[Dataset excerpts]
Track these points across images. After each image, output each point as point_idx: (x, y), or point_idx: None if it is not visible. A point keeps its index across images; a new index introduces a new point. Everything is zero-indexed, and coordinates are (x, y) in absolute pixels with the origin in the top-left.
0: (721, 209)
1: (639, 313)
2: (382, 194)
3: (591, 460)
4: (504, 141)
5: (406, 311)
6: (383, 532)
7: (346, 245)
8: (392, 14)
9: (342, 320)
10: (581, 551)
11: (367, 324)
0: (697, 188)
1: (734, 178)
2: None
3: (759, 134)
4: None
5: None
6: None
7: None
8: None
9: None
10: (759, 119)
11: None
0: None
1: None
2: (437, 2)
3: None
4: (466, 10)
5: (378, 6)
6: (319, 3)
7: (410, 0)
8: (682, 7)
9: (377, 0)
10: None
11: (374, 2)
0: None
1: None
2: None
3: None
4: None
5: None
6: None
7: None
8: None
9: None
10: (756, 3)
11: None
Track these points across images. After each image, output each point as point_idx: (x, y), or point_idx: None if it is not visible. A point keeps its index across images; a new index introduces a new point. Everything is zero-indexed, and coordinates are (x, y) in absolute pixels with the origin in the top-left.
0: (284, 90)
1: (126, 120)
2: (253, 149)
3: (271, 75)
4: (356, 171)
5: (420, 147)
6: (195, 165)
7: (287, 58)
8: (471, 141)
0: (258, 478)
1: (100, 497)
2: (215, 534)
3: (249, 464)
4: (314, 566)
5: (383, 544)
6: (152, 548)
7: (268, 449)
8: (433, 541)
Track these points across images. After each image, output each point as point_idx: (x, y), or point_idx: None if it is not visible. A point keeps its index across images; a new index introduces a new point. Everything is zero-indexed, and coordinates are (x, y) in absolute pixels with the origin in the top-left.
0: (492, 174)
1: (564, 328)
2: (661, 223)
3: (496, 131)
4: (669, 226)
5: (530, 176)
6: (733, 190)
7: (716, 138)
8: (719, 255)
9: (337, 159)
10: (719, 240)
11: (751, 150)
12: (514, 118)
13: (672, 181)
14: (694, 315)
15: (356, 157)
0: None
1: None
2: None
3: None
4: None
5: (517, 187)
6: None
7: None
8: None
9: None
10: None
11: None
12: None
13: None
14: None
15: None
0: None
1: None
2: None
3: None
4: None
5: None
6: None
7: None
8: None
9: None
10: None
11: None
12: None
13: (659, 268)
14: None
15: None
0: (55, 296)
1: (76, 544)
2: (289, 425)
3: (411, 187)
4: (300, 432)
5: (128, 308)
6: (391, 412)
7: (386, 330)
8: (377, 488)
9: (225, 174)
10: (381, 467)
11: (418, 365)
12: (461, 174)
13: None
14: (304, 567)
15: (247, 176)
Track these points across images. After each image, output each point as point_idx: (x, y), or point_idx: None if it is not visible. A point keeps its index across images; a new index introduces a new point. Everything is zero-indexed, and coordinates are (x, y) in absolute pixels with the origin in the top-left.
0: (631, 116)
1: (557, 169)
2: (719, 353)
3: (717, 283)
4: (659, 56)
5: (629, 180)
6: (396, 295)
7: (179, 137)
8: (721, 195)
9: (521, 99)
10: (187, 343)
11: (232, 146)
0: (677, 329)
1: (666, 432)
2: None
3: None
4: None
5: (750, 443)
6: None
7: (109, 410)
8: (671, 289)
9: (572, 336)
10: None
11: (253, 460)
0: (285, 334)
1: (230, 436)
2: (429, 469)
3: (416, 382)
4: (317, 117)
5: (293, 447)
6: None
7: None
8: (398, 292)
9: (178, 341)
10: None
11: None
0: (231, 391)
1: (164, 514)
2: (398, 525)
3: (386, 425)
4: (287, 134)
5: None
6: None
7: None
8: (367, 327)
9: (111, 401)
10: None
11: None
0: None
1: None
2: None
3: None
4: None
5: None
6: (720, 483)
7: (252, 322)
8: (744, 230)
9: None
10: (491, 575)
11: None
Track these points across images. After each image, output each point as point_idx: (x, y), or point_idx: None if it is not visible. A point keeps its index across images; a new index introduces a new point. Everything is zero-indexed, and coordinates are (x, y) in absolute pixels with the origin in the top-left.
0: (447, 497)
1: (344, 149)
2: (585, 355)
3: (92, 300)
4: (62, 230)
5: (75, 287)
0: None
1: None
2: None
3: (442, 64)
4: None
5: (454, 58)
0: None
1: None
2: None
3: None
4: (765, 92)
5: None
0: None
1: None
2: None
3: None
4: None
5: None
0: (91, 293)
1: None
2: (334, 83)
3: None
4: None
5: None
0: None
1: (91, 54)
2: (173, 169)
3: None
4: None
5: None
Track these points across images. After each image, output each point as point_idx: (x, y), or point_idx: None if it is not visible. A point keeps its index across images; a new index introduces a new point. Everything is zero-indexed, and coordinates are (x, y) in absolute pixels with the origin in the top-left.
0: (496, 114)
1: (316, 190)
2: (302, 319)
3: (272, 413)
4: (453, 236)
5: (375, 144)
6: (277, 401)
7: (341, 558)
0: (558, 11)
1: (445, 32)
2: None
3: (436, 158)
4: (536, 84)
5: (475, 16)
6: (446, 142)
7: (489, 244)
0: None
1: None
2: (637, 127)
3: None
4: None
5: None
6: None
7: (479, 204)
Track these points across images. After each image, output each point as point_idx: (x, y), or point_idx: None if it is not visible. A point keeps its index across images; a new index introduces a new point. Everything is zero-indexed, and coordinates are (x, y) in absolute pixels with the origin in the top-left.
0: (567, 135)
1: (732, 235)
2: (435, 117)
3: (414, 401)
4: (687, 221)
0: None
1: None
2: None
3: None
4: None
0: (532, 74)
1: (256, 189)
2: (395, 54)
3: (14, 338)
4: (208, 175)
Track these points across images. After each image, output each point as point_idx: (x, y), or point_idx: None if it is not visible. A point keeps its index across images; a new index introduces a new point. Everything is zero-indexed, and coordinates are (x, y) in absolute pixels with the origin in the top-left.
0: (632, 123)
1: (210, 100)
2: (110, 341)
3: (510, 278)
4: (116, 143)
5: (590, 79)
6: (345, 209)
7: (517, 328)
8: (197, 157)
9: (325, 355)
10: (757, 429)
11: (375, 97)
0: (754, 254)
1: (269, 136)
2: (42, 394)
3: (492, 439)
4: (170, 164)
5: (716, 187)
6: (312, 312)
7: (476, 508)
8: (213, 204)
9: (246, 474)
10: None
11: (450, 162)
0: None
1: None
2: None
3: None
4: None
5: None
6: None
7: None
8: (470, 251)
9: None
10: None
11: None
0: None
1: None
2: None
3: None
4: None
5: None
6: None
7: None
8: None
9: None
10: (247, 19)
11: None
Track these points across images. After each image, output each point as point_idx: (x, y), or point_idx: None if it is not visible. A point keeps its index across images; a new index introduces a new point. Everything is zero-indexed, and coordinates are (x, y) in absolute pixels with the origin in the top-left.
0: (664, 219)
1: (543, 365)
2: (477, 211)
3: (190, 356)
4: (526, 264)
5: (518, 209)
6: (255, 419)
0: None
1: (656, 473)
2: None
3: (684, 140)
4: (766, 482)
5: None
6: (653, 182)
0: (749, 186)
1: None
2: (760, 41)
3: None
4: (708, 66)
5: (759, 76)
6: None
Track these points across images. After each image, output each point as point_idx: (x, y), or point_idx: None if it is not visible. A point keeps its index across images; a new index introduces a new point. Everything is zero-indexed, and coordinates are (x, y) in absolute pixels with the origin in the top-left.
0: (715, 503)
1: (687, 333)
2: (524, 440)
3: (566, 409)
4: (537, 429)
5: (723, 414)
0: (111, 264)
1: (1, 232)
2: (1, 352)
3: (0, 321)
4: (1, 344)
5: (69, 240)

WHAT IS EXPECTED: Print the whole listing above again, keeping every line identical to the original.

RESPONSE TO THIS EXERCISE:
Track these points across images. After each image, output each point as point_idx: (x, y), or point_idx: None if it is not visible. A point keeps its index across images; a new index introduces a new point. Everything is zero-indexed, and coordinates are (x, y) in absolute pixels with the origin in the top-left.
0: (721, 209)
1: (639, 313)
2: (382, 194)
3: (591, 460)
4: (504, 141)
5: (406, 311)
6: (383, 532)
7: (346, 245)
8: (392, 14)
9: (342, 320)
10: (581, 551)
11: (367, 324)
0: (697, 188)
1: (734, 178)
2: None
3: (759, 134)
4: None
5: None
6: None
7: None
8: None
9: None
10: (759, 119)
11: None
0: None
1: None
2: (437, 2)
3: None
4: (466, 10)
5: (378, 6)
6: (319, 3)
7: (410, 0)
8: (682, 7)
9: (377, 0)
10: None
11: (374, 2)
0: None
1: None
2: None
3: None
4: None
5: None
6: None
7: None
8: None
9: None
10: (756, 3)
11: None
Track these points across images. After each image, output each point as point_idx: (x, y), or point_idx: None if it is not visible. A point keeps its index across images; a new index introduces a new point. Everything is zero-indexed, and coordinates are (x, y) in absolute pixels with the origin in the top-left.
0: (284, 90)
1: (126, 120)
2: (253, 149)
3: (271, 75)
4: (356, 171)
5: (420, 147)
6: (195, 165)
7: (287, 58)
8: (471, 141)
0: (258, 478)
1: (100, 497)
2: (215, 534)
3: (249, 464)
4: (314, 566)
5: (383, 544)
6: (152, 548)
7: (268, 449)
8: (433, 541)
Track these points across images. After each image, output each point as point_idx: (x, y), or point_idx: None if it is not visible. A point keeps its index across images; a new index introduces a new point. Everything is zero-indexed, and coordinates are (x, y) in absolute pixels with the origin in the top-left.
0: (492, 174)
1: (564, 328)
2: (661, 223)
3: (496, 131)
4: (669, 226)
5: (530, 176)
6: (733, 190)
7: (716, 138)
8: (719, 255)
9: (337, 159)
10: (719, 240)
11: (751, 150)
12: (514, 118)
13: (672, 181)
14: (694, 315)
15: (356, 157)
0: None
1: None
2: None
3: None
4: None
5: (517, 187)
6: None
7: None
8: None
9: None
10: None
11: None
12: None
13: None
14: None
15: None
0: None
1: None
2: None
3: None
4: None
5: None
6: None
7: None
8: None
9: None
10: None
11: None
12: None
13: (659, 268)
14: None
15: None
0: (55, 296)
1: (76, 544)
2: (289, 425)
3: (411, 187)
4: (300, 432)
5: (128, 308)
6: (391, 412)
7: (386, 330)
8: (377, 488)
9: (225, 174)
10: (381, 467)
11: (418, 365)
12: (461, 174)
13: None
14: (304, 567)
15: (247, 176)
Track these points across images. After each image, output each point as point_idx: (x, y), or point_idx: None if it is not visible. A point keeps its index across images; a new index introduces a new point. Everything is zero-indexed, and coordinates are (x, y) in absolute pixels with the origin in the top-left.
0: (631, 116)
1: (557, 169)
2: (719, 353)
3: (717, 283)
4: (659, 56)
5: (629, 180)
6: (396, 295)
7: (179, 137)
8: (721, 195)
9: (521, 99)
10: (187, 343)
11: (232, 146)
0: (677, 329)
1: (666, 432)
2: None
3: None
4: None
5: (750, 443)
6: None
7: (109, 410)
8: (671, 289)
9: (572, 336)
10: None
11: (253, 460)
0: (285, 334)
1: (230, 436)
2: (429, 469)
3: (416, 382)
4: (317, 117)
5: (293, 447)
6: None
7: None
8: (398, 292)
9: (178, 341)
10: None
11: None
0: (231, 391)
1: (164, 514)
2: (398, 525)
3: (386, 425)
4: (287, 134)
5: None
6: None
7: None
8: (367, 327)
9: (111, 401)
10: None
11: None
0: None
1: None
2: None
3: None
4: None
5: None
6: (720, 483)
7: (252, 322)
8: (744, 230)
9: None
10: (491, 575)
11: None
Track these points across images. After each image, output each point as point_idx: (x, y), or point_idx: None if it is not visible. A point keeps its index across images; a new index introduces a new point. Everything is zero-indexed, and coordinates are (x, y) in absolute pixels with the origin in the top-left.
0: (447, 497)
1: (344, 149)
2: (585, 355)
3: (92, 300)
4: (62, 230)
5: (75, 287)
0: None
1: None
2: None
3: (442, 64)
4: None
5: (454, 58)
0: None
1: None
2: None
3: None
4: (765, 92)
5: None
0: None
1: None
2: None
3: None
4: None
5: None
0: (91, 293)
1: None
2: (334, 83)
3: None
4: None
5: None
0: None
1: (91, 54)
2: (173, 169)
3: None
4: None
5: None
Track these points across images. After each image, output each point as point_idx: (x, y), or point_idx: None if it is not visible. A point keeps its index across images; a new index introduces a new point. Everything is zero-indexed, and coordinates are (x, y) in absolute pixels with the origin in the top-left.
0: (496, 114)
1: (316, 190)
2: (302, 319)
3: (272, 413)
4: (453, 236)
5: (375, 144)
6: (277, 401)
7: (341, 558)
0: (558, 11)
1: (445, 32)
2: None
3: (436, 158)
4: (536, 84)
5: (475, 16)
6: (446, 142)
7: (489, 244)
0: None
1: None
2: (637, 127)
3: None
4: None
5: None
6: None
7: (479, 204)
Track these points across images. After each image, output each point as point_idx: (x, y), or point_idx: None if it is not visible. A point keeps its index across images; a new index introduces a new point. Everything is zero-indexed, and coordinates are (x, y) in absolute pixels with the origin in the top-left.
0: (567, 135)
1: (732, 235)
2: (435, 117)
3: (414, 401)
4: (687, 221)
0: None
1: None
2: None
3: None
4: None
0: (532, 74)
1: (256, 189)
2: (395, 54)
3: (14, 338)
4: (208, 175)
Track these points across images. After each image, output each point as point_idx: (x, y), or point_idx: None if it is not visible. A point keeps its index across images; a new index introduces a new point. Everything is zero-indexed, and coordinates are (x, y) in absolute pixels with the origin in the top-left.
0: (632, 123)
1: (210, 100)
2: (110, 341)
3: (510, 278)
4: (116, 143)
5: (590, 79)
6: (345, 209)
7: (517, 328)
8: (197, 157)
9: (325, 355)
10: (757, 429)
11: (375, 97)
0: (754, 254)
1: (269, 136)
2: (42, 394)
3: (492, 439)
4: (170, 164)
5: (716, 187)
6: (312, 312)
7: (476, 508)
8: (213, 204)
9: (246, 474)
10: None
11: (450, 162)
0: None
1: None
2: None
3: None
4: None
5: None
6: None
7: None
8: (470, 251)
9: None
10: None
11: None
0: None
1: None
2: None
3: None
4: None
5: None
6: None
7: None
8: None
9: None
10: (247, 19)
11: None
Track these points across images. After each image, output each point as point_idx: (x, y), or point_idx: None if it is not visible. A point keeps its index across images; a new index introduces a new point. Everything is zero-indexed, and coordinates are (x, y) in absolute pixels with the origin in the top-left.
0: (664, 219)
1: (543, 365)
2: (477, 211)
3: (190, 356)
4: (526, 264)
5: (518, 209)
6: (255, 419)
0: None
1: (656, 473)
2: None
3: (684, 140)
4: (766, 482)
5: None
6: (653, 182)
0: (749, 186)
1: None
2: (760, 41)
3: None
4: (708, 66)
5: (759, 76)
6: None
Track these points across images. After each image, output each point as point_idx: (x, y), or point_idx: None if it is not visible. A point keeps its index across images; a new index introduces a new point. Everything is zero-indexed, and coordinates are (x, y) in absolute pixels with the origin in the top-left.
0: (715, 503)
1: (687, 333)
2: (524, 440)
3: (566, 409)
4: (537, 429)
5: (723, 414)
0: (111, 264)
1: (1, 232)
2: (1, 352)
3: (0, 321)
4: (1, 344)
5: (69, 240)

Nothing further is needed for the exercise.